Need help understanding code converting doubles to binary in C

Question

so below is some code which I am using to understand how to get the binary of a double in C however there are some areas of the code which do not make sense to me and I have tried using print statements to help me but to no avail

#include <stdio.h>
#include <string.h>
#include <limits.h>

void double_to_bits(double val);

int main(void)
{
    unsigned idx;

    double vals[] = { 10 };

    for (idx = 0; idx < 4; idx++ ) {
        printf("\nvals[%u]= %+lf-->>", idx, vals[idx] );
        double_to_bits(vals[idx] );
    }
    printf("\n");

    return 0;
}

void double_to_bits(double val)
{
    unsigned idx;
    unsigned char arr[sizeof val];

    memcpy (arr, &val, sizeof val);
    printf("array is : %s\n", arr);

    for (idx=CHAR_BIT * sizeof val; idx-- ; ) {
        putc(
                ( arr[idx/CHAR_BIT] & (1u << (idx%CHAR_BIT) ) )
                ? '1'
                : '0'
                , stdout
        );
    }
}

What does arr[idx/CHAR_BIT] return? I understand say if idx = 63 then we get arr[7] but in print statements these seem to just give random integer values .

Also why does the & operand between arr[idx/CHAR_BIT] and (1u%CHAR_BIT) give 2 weird character symbols? How does the & operand work on these two values?

Thank you for your time and help.

Answer 1

This code defines vals to have one element:

    double vals[] = { 10 };

This code uses vals as if it has four elements:

    for (idx = 0; idx < 4; idx++ ) {
        printf("\nvals[%u]= %+lf-->>", idx, vals[idx] );
        double_to_bits(vals[idx] );
    }

Because of that, the behavior of the program is not defined by the C standard, and different compilers will do different things. You have not shown us what output you get, so we have no way to analyze what your compiler did. Mine seems to figure that, since vals has only one element, it never needs to bother computing the value of idx in vals[idx] ; it can always use vals[0] . So every iteration operates on the value 10. Your compiler may have loaded from memory outside the array and used different values.

What does arr[idx/CHAR_BIT] return?

CHAR_BIT is defined in <limits.h> to be the number of bits in a byte. Because of the definition unsigned char arr[sizeof val]; , arr is an array with as many elements (each one byte) as there are bytes in a double . So, for example, if there are 8 bits in a byte and 8 bytes in a double , then arr has 8 8-bit elements, 64 bits total.

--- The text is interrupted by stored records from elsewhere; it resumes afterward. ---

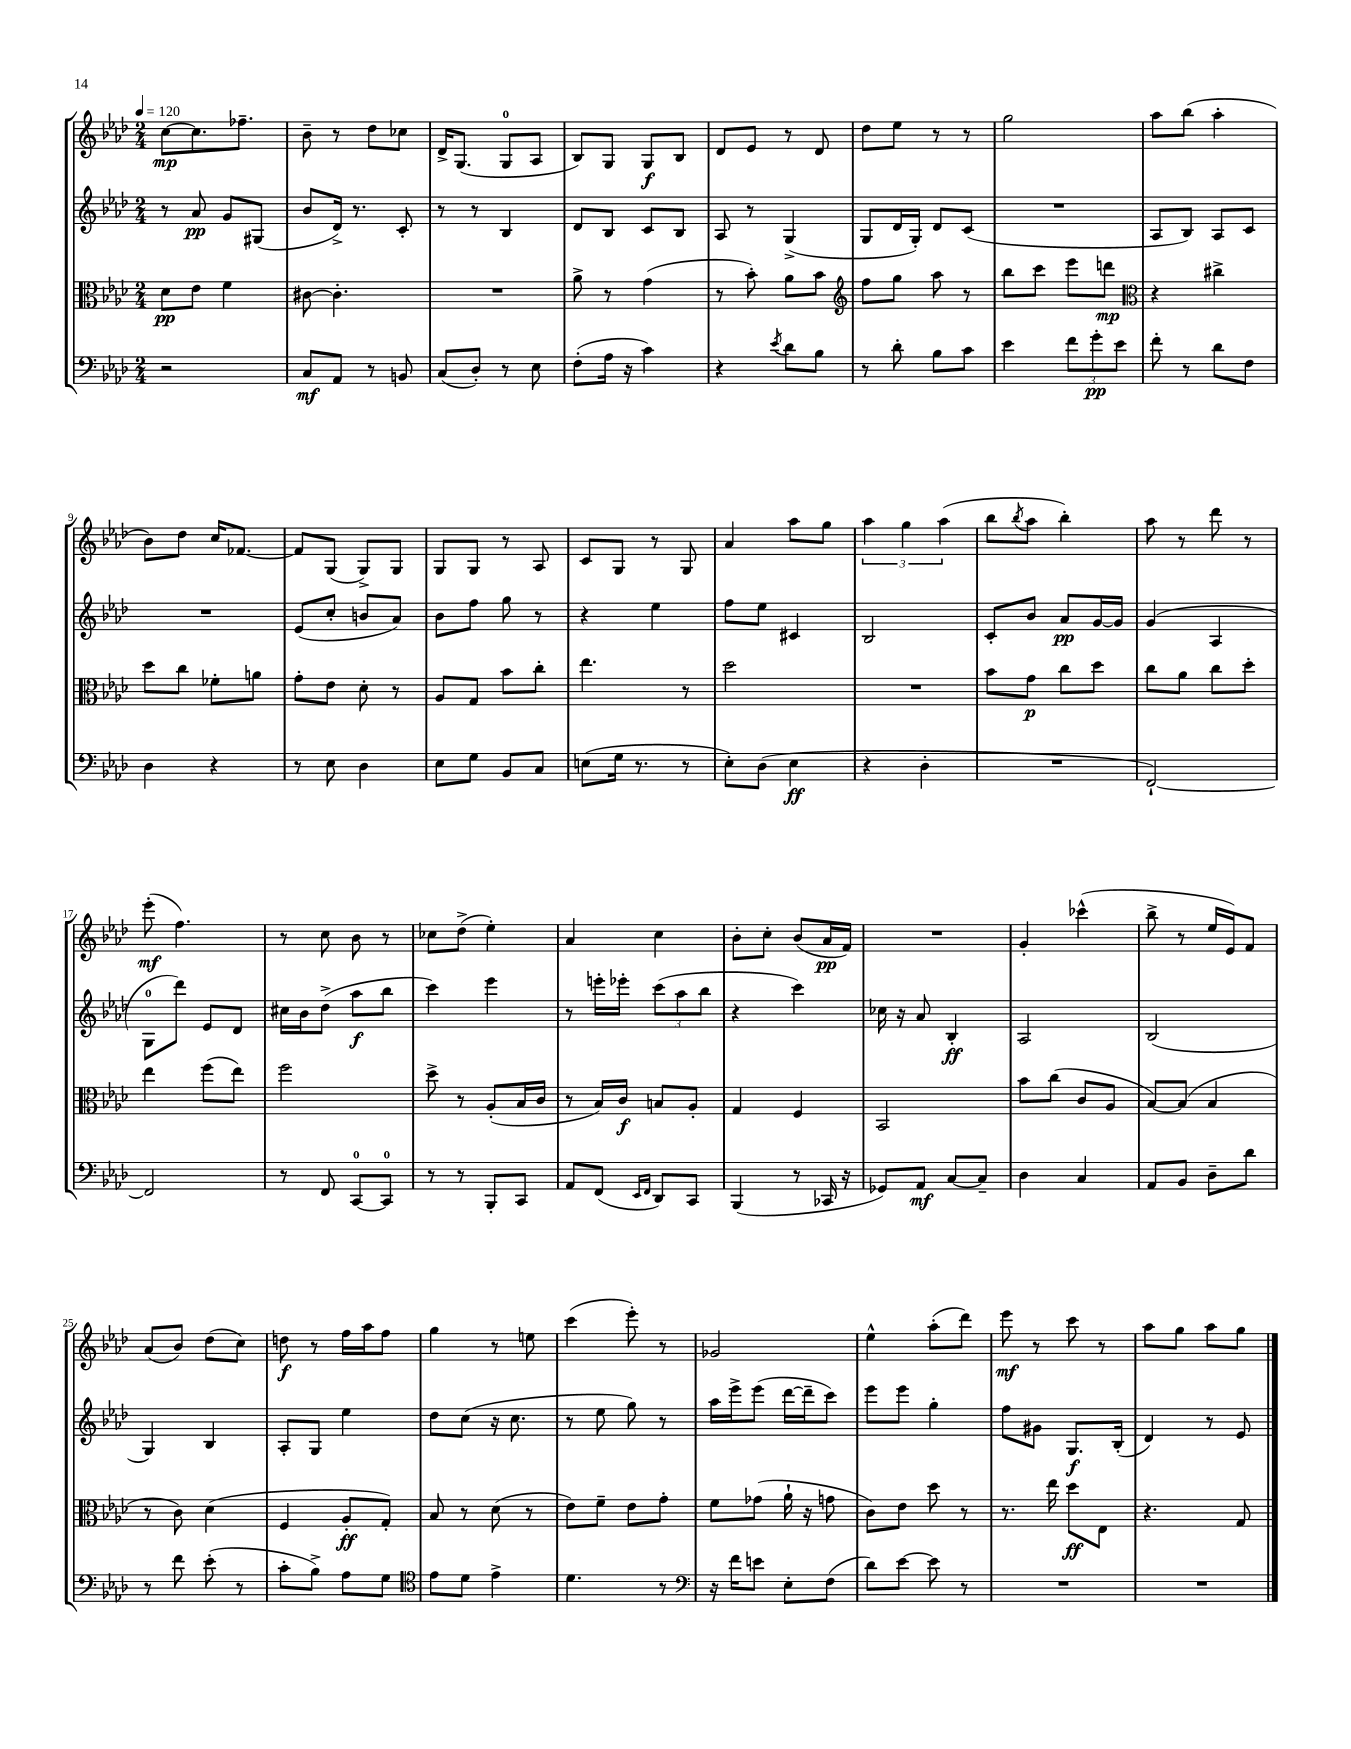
<<
\new StaffGroup <<
\new Staff = "s0" {
    \clef treble \key aes \major \numericTimeSignature \time 2/4 \tempo 4 = 120
    c''8~\mp c''8. fes''8.-- |
    bes'8-- r8 des''8 ces''8 |
    des'16-> g8.( g8-0 aes8 |
    bes8) g8 g8\f bes8 |
    des'8 ees'8 r8 des'8 |
    des''8 ees''8 r8 r8 |
    g''2 |
    aes''8 bes''8( aes''4-. |
    bes'8) des''8 c''16 fes'8.~ |
    fes'8 g8( g8->) g8 |
    g8 g8 r8 aes8 |
    c'8 g8 r8 g8 |
    aes'4 aes''8 g''8 |
    \tuplet 3/2 { aes''4 g''4 aes''4( } |
    bes''8 \acciaccatura { bes''8 } aes''8 bes''4-.) |
    aes''8 r8 des'''8 r8 |
    ees'''8-.\mf( f''4.) |
    r8 c''8 bes'8 r8 |
    ces''8 des''8->( ees''4-.) |
    aes'4 c''4 |
    bes'8-. c''8-. bes'8( aes'16\pp f'16) |
    R2 |
    g'4-. ces'''4-^( |
    bes''8-> r8 ees''16 ees'16) f'8 |
    aes'8( bes'8) des''8( c''8) |
    d''8\f r8 f''16 aes''16 f''8 |
    g''4 r8 e''8 |
    c'''4( ees'''8-.) r8 |
    ges'2 |
    ees''4-^ aes''8-.( des'''8) |
    ees'''8\mf r8 c'''8 r8 |
    aes''8 g''8 aes''8 g''8 \bar "|." |
}
\new Staff = "s1" {
    \clef treble \key aes \major \numericTimeSignature \time 2/4
    r8 aes'8\pp g'8 gis8( |
    bes'8 des'16->) r8. c'8-. |
    r8 r8 bes4 |
    des'8 bes8 c'8 bes8 |
    aes8 r8 g4->( |
    g8 des'16 g16-.) des'8 c'8( |
    R2 |
    aes8 bes8) aes8 c'8 |
    R2 |
    ees'8( c''8-. b'8 aes'8) |
    bes'8 f''8 g''8 r8 |
    r4 ees''4 |
    f''8 ees''8 cis'4 |
    bes2 |
    c'8-. bes'8 aes'8\pp g'16~ g'16 |
    g'4( aes4 |
    g8-0 des'''8) ees'8 des'8 |
    cis''16 bes'16 des''8->( aes''8\f bes''8 |
    c'''4) ees'''4 |
    r8 e'''16-. ees'''16-. \tuplet 3/2 { c'''8( aes''8 bes''8 } |
    r4 c'''4) |
    ces''16 r16 aes'8 bes4-.\ff |
    aes2 |
    bes2( |
    g4) bes4 |
    aes8-. g8 ees''4 |
    des''8 c''8( r16 c''8. |
    r8 ees''8 g''8) r8 |
    aes''16 ees'''16-> ees'''8( des'''16~ des'''16-- c'''8) |
    ees'''8 ees'''8 g''4-. |
    f''8 gis'8 g8.\f bes16-.( |
    des'4) r8 ees'8 \bar "|." |
}
\new Staff = "s2" {
    \clef alto \key aes \major \numericTimeSignature \time 2/4
    des'8\pp ees'8 f'4 |
    cis'8~ cis'4.-. |
    R2 |
    aes'8-> r8 g'4( |
    r8 bes'8-.) aes'8 bes'8 |
    \clef treble f''8 g''8 aes''8 r8 |
    bes''8 c'''8 ees'''8 d'''8\mp |
    \clef alto r4 cis''4-> |
    des''8 c''8 fes'8-. a'8 |
    g'8-. ees'8 des'8-. r8 |
    aes8 g8 bes'8 c''8-. |
    ees''4. r8 |
    des''2 |
    R2 |
    bes'8 g'8\p c''8 des''8 |
    c''8 aes'8 c''8 des''8-. |
    ees''4 f''8( ees''8) |
    f''2 |
    des''8-> r8 aes8-.( bes16 c'16 |
    r8 bes16) c'16\f b8 aes8-. |
    g4 f4 |
    bes,2 |
    bes'8 c''8( c'8 aes8 |
    bes8~) bes8( bes4 |
    r8 c'8) des'4( |
    f4 aes8-.\ff g8-.) |
    bes8 r8 des'8( r8 |
    ees'8) f'8-- ees'8 g'8-. |
    f'8 ges'8( aes'16-! r16 g'8 |
    c'8) ees'8 des''8 r8 |
    r8. ees''16 des''8\ff ees8 |
    r4. g8 \bar "|." |
}
\new Staff = "s3" {
    \clef bass \key aes \major \numericTimeSignature \time 2/4
    r2 |
    c8\mf aes,8 r8 b,8 |
    c8( des8-.) r8 ees8 |
    f8-.( aes16 r16 c'4) |
    r4 \acciaccatura { ees'8 } des'8 bes8 |
    r8 des'8-. bes8 c'8 |
    ees'4 \tuplet 3/2 { f'8 g'8-.\pp ees'8 } |
    f'8-. r8 des'8 f8 |
    des4 r4 |
    r8 ees8 des4 |
    ees8 g8 bes,8 c8 |
    e8( g16 r8. r8 |
    ees8-.) des8( ees4\ff |
    r4 des4-. |
    R2 |
    f,2~-!) |
    f,2 |
    r8 f,8 c,8-0~ c,8-0 |
    r8 r8 bes,,8-. c,8 |
    aes,8 f,8( \grace { ees,16 f,16 } des,8) c,8 |
    bes,,4( r8 ces,16 r16 |
    ges,8) aes,8\mf c8~ c8-- |
    des4 c4 |
    aes,8 bes,8 des8-- des'8 |
    r8 f'8 ees'8-.( r8 |
    c'8-. bes8->) aes8 g8 |
    \clef tenor ees'8 des'8 ees'4-> |
    des'4. r8 |
    \clef bass r16 f'16 e'8 ees8-. f8( |
    des'8) ees'8~ ees'8 r8 |
    R2 |
    R2 \bar "|." |
}
>>
>>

Using these example numbers, the for loop iterates idx through the numbers from 63 to 0. Then the code uses idx as a counter of the bits in arr . The expression idx/CHAR_BIT figures out which element of the array contains the bit numbered idx : Each array element has CHAR_BIT bits, bits 0-7 (when CHAR_BIT is 8) are in element 0, bits 8-15 are in element 1, bits 16-23 are in element 2, and so on. So dividing idx by CHAR_BIT and truncating to an integer (which is what the / operator does for integer operands) gives the index of the array element that has the bit with number idx .

Then arr[idx/CHAR_BIT] gets that element. Then we need to pick out the individual bit from that element. idx%CHAR_BIT takes the remainder of idx divided by CHAR_BIT , so it gives the number of a bit within a byte. Then 1u << (idx%CHAR_BIT) shifts 1 by that number. The result is number that, when expressed in binary, has a 1 in the bit with that number and a 0 in other bits.

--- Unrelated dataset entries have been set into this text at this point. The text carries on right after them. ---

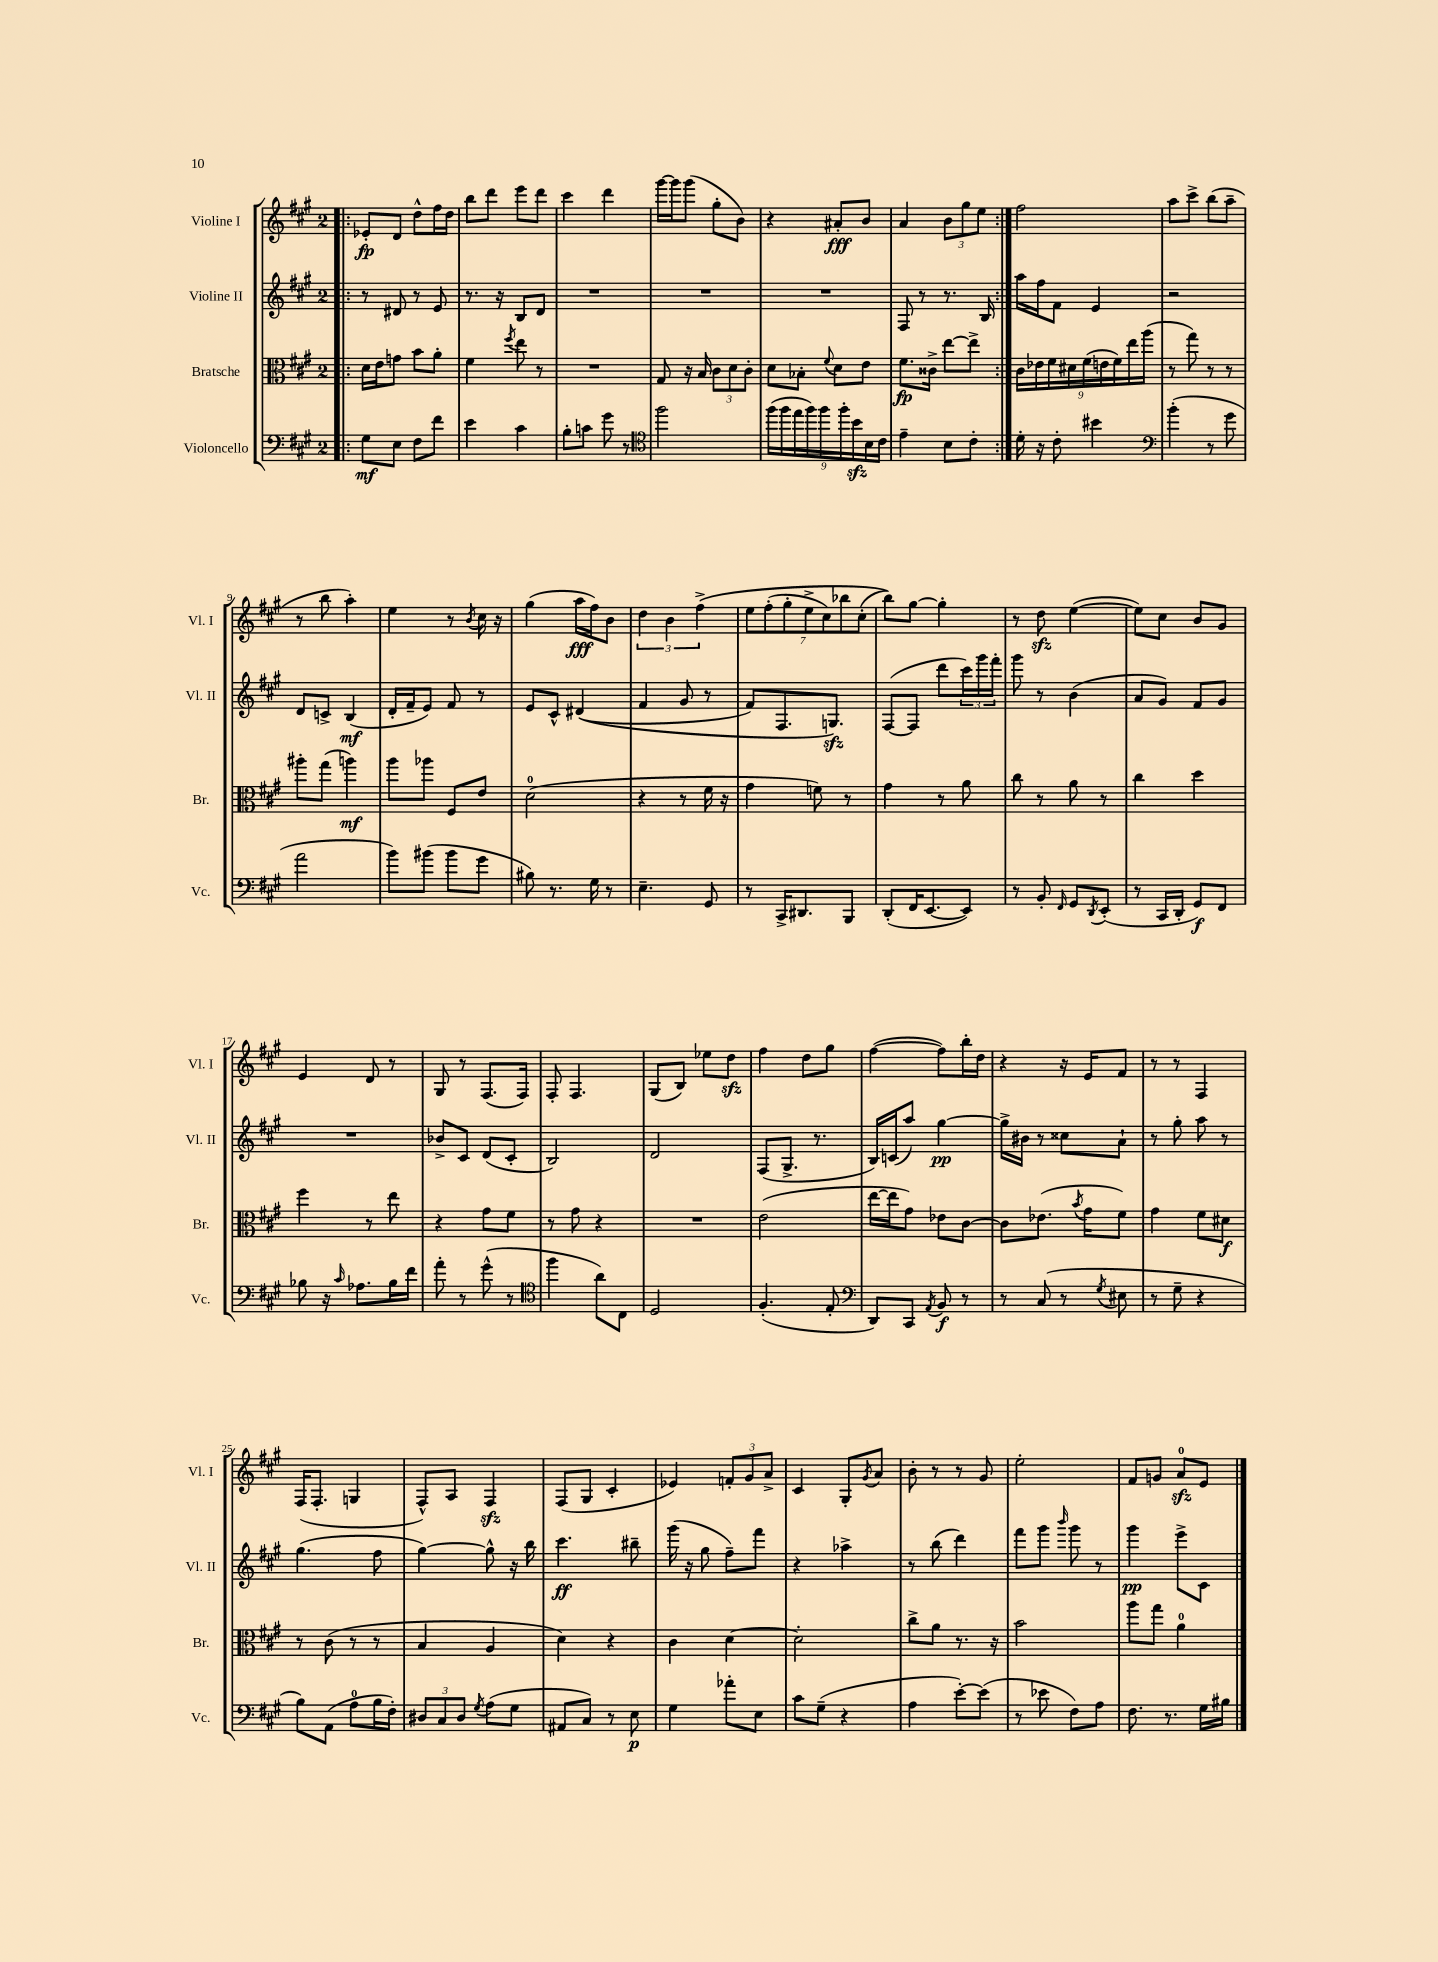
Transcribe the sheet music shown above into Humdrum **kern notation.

**kern	**kern	**kern	**kern
*staff4	*staff3	*staff2	*staff1
*clefF4	*clefC3	*clefG2	*clefG2
*k[f#c#g#]	*k[f#c#g#]	*k[f#c#g#]	*k[f#c#g#]
*M2/4	*M2/4	*M2/4	*M2/4
=!|:	=!|:	=!|:	=!|:
8G#	16d	8r	8e-'
.	16e	.	.
8E	8g	8d#	8d
8F#	8b	8r	8dd^^
8f#	8a'	8e	16ff#
.	.	.	16dd
=	=	=	=
4e	4f#	8.r	8bb
.	.	.	8ddd
.	.	16r	.
.	8qff#	.	.
4c#	8ee	8B	8eee
.	8r	8d	8ddd
=	=	=	=
8B'	2r	2r	4ccc#
8c	.	.	.
8g#	.	.	4ddd
8r	.	.	.
=	=	=	=
*clefC4	*	*	*
2ff#	8G#	2r	[16ggg#
.	.	.	16ggg#]
.	16r	.	(8ggg#
.	16B	.	.
.	12c#	.	8gg#'
.	12d	.	.
.	.	.	8b)
.	12c#'	.	.
=	=	=	=
(18ff#	8d	2r	4r
18ff#	.	.	.
18ee	.	.	.
.	8B-'	.	.
18ff#)	.	.	.
18ff#	.	.	.
.	8qqf#	.	.
.	8d	.	8a#'
18ff#'	.	.	.
18b	.	.	.
.	8e	.	8b
18B	.	.	.
18c#	.	.	.
=	=	=	=
4e~	8.f#	8F#	4a
.	.	8r	.
.	16c##^	.	.
8B	[8ee	8.r	12b
.	.	.	12gg#
8c#'	8ee^]	.	.
.	.	.	12ee
.	.	16B	.
=:|!	=:|!	=:|!	=:|!
16d'	18c#	16aa	2ff#
.	18e-	.	.
16r	.	16ff#	.
.	18f#	.	.
8c#'	.	8f#	.
.	18d#	.	.
.	(18f#	.	.
4b#	.	4e	.
.	18e	.	.
.	18f#)	.	.
.	18ee	.	.
.	(18aa	.	.
=	=	=	=
*clefF4	*	*	*
(4b'	8r	2r	8aa
.	8gg#)	.	8ccc#^
8r	8r	.	(8bb
8g#	8r	.	8aa~
=	=	=	=
2a	8aa#'	8d	8r
.	(8gg#	8c^	8bb
.	4aa)	(4B	4aa')
=	=	=	=
8b)	8aa	16d'	4ee
.	.	16f#~	.
(8b#	8aa-	8e)	.
8b#	8F#	8f#	8r
.	.	.	8qb
8g#	8e	8r	16cc#
.	.	.	16r
=	=	=	=
8B#)	(2d	8e	(4gg#
8.r	.	8c#^^	.
.	.	&((4d#	16aa
16G#	.	.	16ff#)
8r	.	.	8b
=	=	=	=
4.E~	4r	4f#	6dd
.	.	.	6b
.	8r	8g#	.
.	.	.	&(6ff#^
8GG#	16f#	8r	.
.	16r	.	.
=	=	=	=
8r	4g#	8f#)	14ee
.	.	.	(14ff#'
16CC#^	.	8.F#	.
.	.	.	14gg#'
8.DD#	.	.	.
.	.	.	14ee^
.	8f)	.	.
.	.	.	14cc#)
.	.	8.G&)	.
.	.	.	14bb-
8BBB	8r	.	.
.	.	.	(14cc#'
=	=	=	=
(8DD'	4g#	([8F#	8bb)&)
16FF#	.	8F#]	[8gg#
[8.EE	.	.	.
.	8r	8ddd	4gg#']
8EE])	8a	24ccc#)	.
.	.	24ggg#	.
.	.	24fff#'	.
=	=	=	=
8r	8cc#	8ggg#	8r
8BB'	8r	8r	8dd
16qqFF#	.	.	.
8GG#	8a	(4b	([4ee
8qDD	.	.	.
(8EE'	8r	.	.
=	=	=	=
8r	4cc#	8a	8ee])
16CC#	.	8g#)	8cc#
16DD'	.	.	.
8GG#)	4dd	8f#	8b
8FF#	.	8g#	8g#
=	=	=	=
8B-	4ff#	2r	4e
16r	.	.	.
16qqc#	.	.	.
8.A-	.	.	.
.	8r	.	8d
16B-	8ee	.	8r
16f#	.	.	.
=	=	=	=
8a'	4r	8b-^	8G#
8r	.	8c#	8r
(8g#^^	8g#	(8d	(8.F#
8r	8f#	8c#'	.
.	.	.	16F#)
=	=	=	=
*clefC4	*	*	*
4ff#	8r	2B)	8F#'
.	8g#	.	4.F#
8a)	4r	.	.
8C#	.	.	.
=	=	=	=
2D	2r	2d	(8G#
.	.	.	8B)
.	.	.	8ee-
.	.	.	8dd
=	=	=	=
(4.F#'	(2e	(8F#	4ff#
.	.	8.G#^	.
.	.	.	8dd
.	.	8.r	.
8E'	.	.	8gg#
=	=	=	=
*clefF4	*	*	*
8DD)	[16ee	16B)	([4ff#
.	16ee]	(16c	.
8CC#	8g#)	8aa)	.
8qAA	.	.	.
8BB	8e-	[4gg#	8ff#])
8r	[8c#	.	16bb'
.	.	.	16dd
=	=	=	=
8r	8c#]	16gg#^]	4r
.	.	16b#	.
(8C#	(8.e-	8r	.
8r	.	8cc##	16r
.	8qb	.	.
.	16g#	.	16e
8qG#	.	.	.
8E#	8f#)	8a`	8f#
=	=	=	=
8r	4g#	8r	8r
8G#~	.	8gg#'	8r
4r	8f#	8aa	4F#
.	8d#	8r	.
=	=	=	=
8B)	8r	(4.gg#	(16F#
.	.	.	8.F#'
(8AA	(8c#	.	.
8A	8r	.	4G
16B	8r	8ff#	.
16F#')	.	.	.
=	=	=	=
12D#	4B	[4gg#)	8F#^^)
12C#	.	.	.
.	.	.	8A
12D#	.	.	.
8qG#	.	.	.
(8A	4A	8gg#^^]	4F#
8G#	.	16r	.
.	.	16bb	.
=	=	=	=
8AA#	4d)	4.ccc#	(8F#
8C#)	.	.	8G#
8r	4r	.	4c#'
8E	.	8bb#~	.
=	=	=	=
4G#	4c#	(16ggg#	4e-)
.	.	16r	.
.	.	8gg#	.
8a-'	[4d	8ff#~)	12f'
.	.	.	12g#
8E	.	8fff#	.
.	.	.	12a^
=	=	=	=
8c#	2d']	4r	4c#
(8G#~	.	.	.
4r	.	4aa-^	8G#'
.	.	.	8qg#
.	.	.	8a
=	=	=	=
4A	8cc#^	8r	8b'
.	8a	(8bb	8r
[8e')	8.r	4ddd)	8r
(8e]	.	.	8g#
.	16r	.	.
=	=	=	=
8r	2b	8fff#	2ee'
8e-	.	8ggg#	.
.	.	16qqbbb	.
8F#)	.	8ggg#	.
8A	.	8r	.
=	=	=	=
8.F#	8aa	4ggg#	8f#
.	8gg#	.	8g
8.r	.	.	.
.	4a	8eee^	8a
16G#	.	8c#	8e
16B#	.	.	.
==	==	==	==
*-	*-	*-	*-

Then the & operator ANDs that with the array element. If the array element has a 0 where the 1 has been shifted to, the result is zero. If the array element has a 1 where the 1 has been shifted to, the result is that bit (still in its position).

Then ? '1' : '0;' ? '1' : '0;' uses the result of that AND to select either the character '1' (if the result is not zero) or the character '0' (if the result is zero). That character is passed to putc for printing.

I understand say if idx = 63 then we get arr[7] but in print statements these seem to just give random integer values .

When the array bounds problem described above is corrected and double_to_bits is passed a valid value, it should print the bits that encoded the value of the double . In most C implementations, this will be 0100000000100100000000000000000000000000000000000000000000000000, which is the encoding in the IEEE-754 binary64 format, also called double precision.

Also why does the & operand between arr[idx/CHAR_BIT] and (1u%CHAR_BIT) give 2 weird character symbols?

You have not shown the weird character symbols or other output, so we have no output to interpret.

The statement printf("array is : %s\\n", arr); prints arr as if it were a string containing printable characters, but it is used to contain “raw binary data,” so you should not expect that data to result in meaningful characters when printed. Remove that statement. Also, the fact that your program accessed vals out of bounds could cause other complications in output.